State budget crisis community meeting at the Sons

 


In nearly every conversation related to borough government, capital projects or borough services, you can’t help but hear a borough employee or staffer say something along the lines of “with the state budget the way it is…” or “without any money coming from the state…”

The warnings have become almost cliché during Borough Assembly meetings and in coffee shop politics talk. But what, exactly, is the challenge we’re facing and what can we do about it? This Friday you’ll have an opportunity to find out.

State officials and employees will host an interactive budget presentation and discuss the state’s fiscal crisis this Fri., Jan. 15 in the Sons of Norway Hall at 5 p.m.

Representative Jonathan Kreiss-Tomkins and the Alaska Department of Revenue’s Ken Alper will give the interactive presentation.

After talking through issues regarding the state budget deficit and associated challenges, the presenters will provide a scale and different sized color coded wooden blocks representing dollar amounts and revenues and expenditures such as costs and revenues associated with the state budget such as the ferry service, education, the PFD and oil revenues.


“We’ll bring someone out of the audience and see if they can balance the budget, like physically balance the budget,” Kreiss-Tomkins said. “One has to literally balance the budget with these blocks. It’s like a game show and it’s a blast.”

Petersburg will be the third municipality in the state to experience the presentation after Sitka and Anchorage.

As oil prices and production falls, the state’s main source of funding, oil revenues, are on the decline. The state has already significantly decreased capital project spending and more cuts are likely to come.
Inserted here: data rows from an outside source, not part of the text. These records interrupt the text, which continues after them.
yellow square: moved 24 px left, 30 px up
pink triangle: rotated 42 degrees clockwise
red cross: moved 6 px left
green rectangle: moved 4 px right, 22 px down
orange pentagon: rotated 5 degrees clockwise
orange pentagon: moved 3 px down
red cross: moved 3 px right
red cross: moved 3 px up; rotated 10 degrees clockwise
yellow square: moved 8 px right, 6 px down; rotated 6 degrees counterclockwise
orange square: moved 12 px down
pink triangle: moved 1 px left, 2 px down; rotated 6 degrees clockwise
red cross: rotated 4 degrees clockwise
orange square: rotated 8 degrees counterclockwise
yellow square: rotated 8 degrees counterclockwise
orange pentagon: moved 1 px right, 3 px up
And many state officials agree new sources of revenue are needed. The presenters will also present the governor’s plan to create new revenues in the form of a state income tax and a change to the PFD.

Kreiss-Tomkins said this is a challenge all Alaskans must understand and solve together.

“It’s a colossal problem,” Kriess-Tomkins said. “We as Alaskans need to find a solution. And this sort of scale and conversation is a good way for us as Alaskans to get a sense of what solutions are out there.”

Senator Bert Stedman and Borough Lobbyist Ray Matiashowski may attend as well.